Vanaf het allereerste begin hebben christenen zich daarin onderscheiden. De onderlinge zorg. Nu kwam dat in die tijd in allerlei andere groepen en gezelschappen ook voor. Er was geen overheid die daarvoor zorgde. Maar christenen doen dat meer en consequenter dan anderen, blijkt uit getuigenissen van buitenstaanders die zich daar over verbazen. Ziet hoe lief zij elkander hebben… is een bekend citaat waarin die verbazing doorklinkt.

Hoe het ook zij, rondom die dagelijkse voedselbank ontstaat gemor. Dat moet anders, dat kan beter. Een protocol opstellen?
De kerkenraad van twaalf gaat erover vergaderen en ze komen tot het besluit om tot een soort werkverdeling te komen. Alles zelf organiseren, dat wordt te veel en dan krijg je gedoe. Nee, laten wij ons concentreren op de ‘verkondiging van Gods woord’, en laten jullie, gemeente, broeders en zusters, zeven wijze mensen kiezen om zich bezig te houden met het organiseren van de ‘dagelijkse maaltijden’ – met de diaconie.

Zeven mensen?
Nou, zeven mannen, staat er, we horen zelfs hun namen.
Tja, ze hebben de vrouwen ook wel gevraagd, hoor, maar toen die hoorden dat die diakenen ook elke maand moesten vergaderen, hebben ze vriendelijk bedankt.
En zo is het misverstand ontstaan dat er geen vrouwen in het ambt horen – een misverstand dat het eeuwenlang heeft volgehouden in de kerk.

De zeven worden gekozen door de gemeente. Hun namen worden voorgesteld. Er is niemand die wettige bezwaren heeft ingediend, dus er wordt overgegaan tot hun bevestiging: de apostelen spreken een gebed uit en leggen hun de handen op. Het lijkt wel erg veel op onze bevestiging van ambtsdragers. De kerk begint een heuse organisatie te worden.

Nu vond ik bij een van de uitleggers (Noordmans, Gestalte en Geest) het volgende.
Een paar weken geleden lazen we hoe helemaal aan het begin van Handelingen de lege plek die Judas had achtergelaten wordt opgevuld.
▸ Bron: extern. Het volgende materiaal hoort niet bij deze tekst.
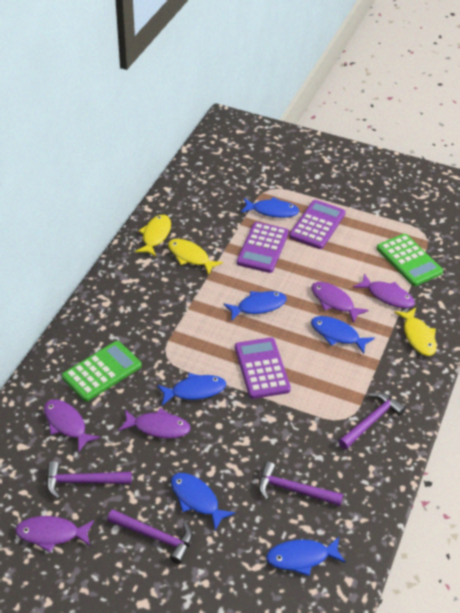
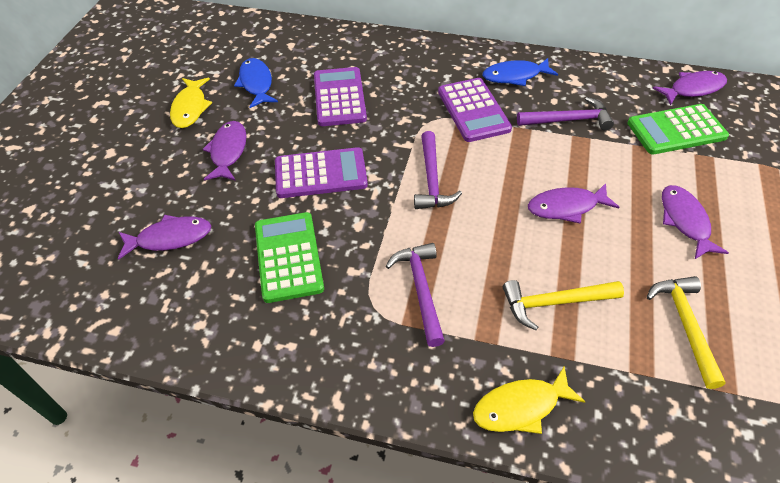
blue fish: [157,373,226,405] [171,473,235,530] [223,291,287,320] [241,197,299,218] [266,537,346,576] [311,316,375,354] = 6 -> [234,58,278,108] [483,58,558,86] = 2
purple hammer: [46,461,132,499] [107,509,192,564] [258,462,343,506] [338,392,406,449] = 4 -> [386,243,445,347] [414,131,462,209] [517,97,614,130] = 3
yellow fish: [135,215,171,257] [168,239,223,275] [394,308,437,356] = 3 -> [170,77,212,128] [473,366,586,434] = 2
yellow hammer: none = 0 -> [503,280,624,330] [647,276,726,389] = 2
Het getal van de twaalf apostelen moet weer compleet worden. Toen zochten ze iemand die ‘ooggetuige was geweest’, iemand die van begin tot eind met Jezus en de anderen was opgetrokken, om zo geloofwaardig te kunnen getuigen van de opstanding.
Nu, even verder, wordt aan deze zeven een andere functie-eis gesteld. Nu staat er dat ze wijs moeten zijn, goed bekend moeten staan én dat ze vervuld zijn van de Geest.
Je kunt dat zien als een verschuiving die ook inhoudelijk van belang is. De nadruk verschuift naar de Geest. Van de eerste genoemde diaken die wordt gekozen, Stefanus, wordt dat ook nog eens apart vermeld: ‘een diepgelovig man, die vervuld was van de heilige Geest’.

De Geest wint aan belang. En dat zal straks in het verloop van het verhaal, als Paulus op het toneel verschijnt, de dertiende apostel (of de vijfde evangelist), steeds meer het geval worden. Maar goed, dat is meer voor wie het interessant vindt om wat uit te zoomen op het verband waarin dit alles ons wordt meegedeeld.

Het is een kleine scène in het grote verhaal, maar het markeert wel een stap in de ontwikkeling. Je kunt er verschillende dingen van zeggen.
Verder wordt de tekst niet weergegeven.